Unlike footwear built for cushioning or impact protection, the driving shoe prioritizes sensation. A driver modulating brake pressure on a descending mountain road is working with information that arrives through the sole of the foot.
The materials used, soft suedes and unlined calfskins reduce break in time. They breathe well enough to wear sockless and stay comfortable through hours behind the wheel. None of these choices were made for walking. The thin sole that transmits pedal feel transmits pavement just as faithfully and the rubber nubs that grip metal wear down quickly on asphalt. The driving shoe is honest about what it is for.
Gianni Mostile invented the driving shoe and patented it under the Italian brand Car Shoe in 1963, a company that wasted no time on an ambiguous name. The pebble soled driving moccasin was an immediate hit among racing drivers and wealthy motorists, men who could afford fine suede footwear made for a single, narrow task. It was a luxury object from the start and more than sixty years later, the gommino sole remains the category's defining feature.
Car Shoe was still relegated to the elite only, but Tod's transformed the driving shoe into a global product.

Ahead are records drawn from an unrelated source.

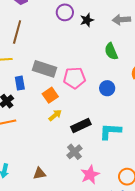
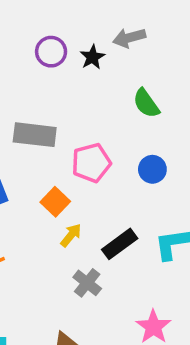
gray arrow: (121, 20) -> (129, 38), moved
gray rectangle: (44, 69) -> (35, 135), moved
gray cross: (74, 152) -> (87, 283), moved

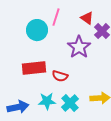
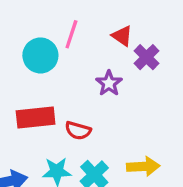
purple star: (79, 47) -> (109, 83), size x0.7

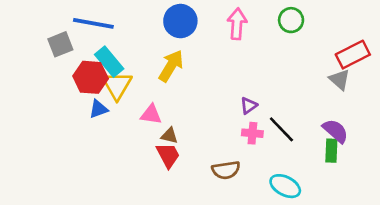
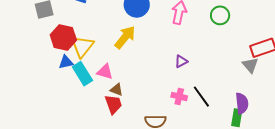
cyan rectangle: (109, 62) -> (82, 74), moved
purple triangle: (249, 106) -> (181, 61), moved
purple semicircle: (335, 131) -> (242, 103), turned 35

The founder, Diego Della Valle saw an opportunity to bring it to a far wider audience, using modern production methods to make it more attainable, and the brand's Gommino became the category's most commercially successful interpretation. It was worn by presidents, industrialists, and playboys like John F. Kennedy Jnr, Gianni Agnelli, and Gunther Sachs. They were the men's style icons of the era.
The irony is that the better cars got, the less anyone needed driving shoes. Power steering arrived and automatics took over. Pedals no longer demanded a calf workout and the driving shoe should have perhaps fallen into obsolescence the way the driving glove and the paper road map did. Instead it flourished. People stopped buying it for what it did and started buying it for the lifestyle it represented.

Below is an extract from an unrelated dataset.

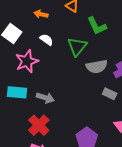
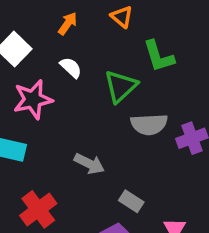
orange arrow: (41, 14) -> (68, 24), turned 104
gray rectangle: (110, 94) -> (131, 201), moved
gray arrow: (45, 98) -> (89, 164), moved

Brands such as Loake and Crockett & Jones, houses built on generations of structured welted shoemaking, took up a silhouette that originated in motoring culture and applied their own traditions of handwork to it. Contemporary brands continue to reinterpret the design. Morjas, for example, presents the driving shoe less as specialist equipment and more as a versatile wardrobe staple. Yet looking across current examples, a grain leather model from Morjas or a suede interpretation from Crockett & Jones, it is striking how little has changed.
A shoe that isn't built for pavement assumes you won't be on pavement much and that you'll move through the world by machine, coast road to lunch to coast road. In that sense, not walking becomes its own kind of status. Sprezzatura is the art of expensive carelessness, and no shoe is more fluent in it. It looks tossed on. It is, in fact, hand-sewn by someone whose family has been wrapping leather around lasts since before most of us gained consciousness.
Meanwhile, in a parallel universe with more fireproofing, motorsport never stopped working on the same goal of connecting the pedal to the driver. A Stand21 racing boot and a Tod's Gommino look like distant cousins, but they descend from the same idea that the foot should feel as much of the car as possible. The driving shoe's lasting success comes from achieving something far more difficult than its original task and it has transformed a practical solution into a timeless object of desire, enjoyed ideally somewhere with a sea view.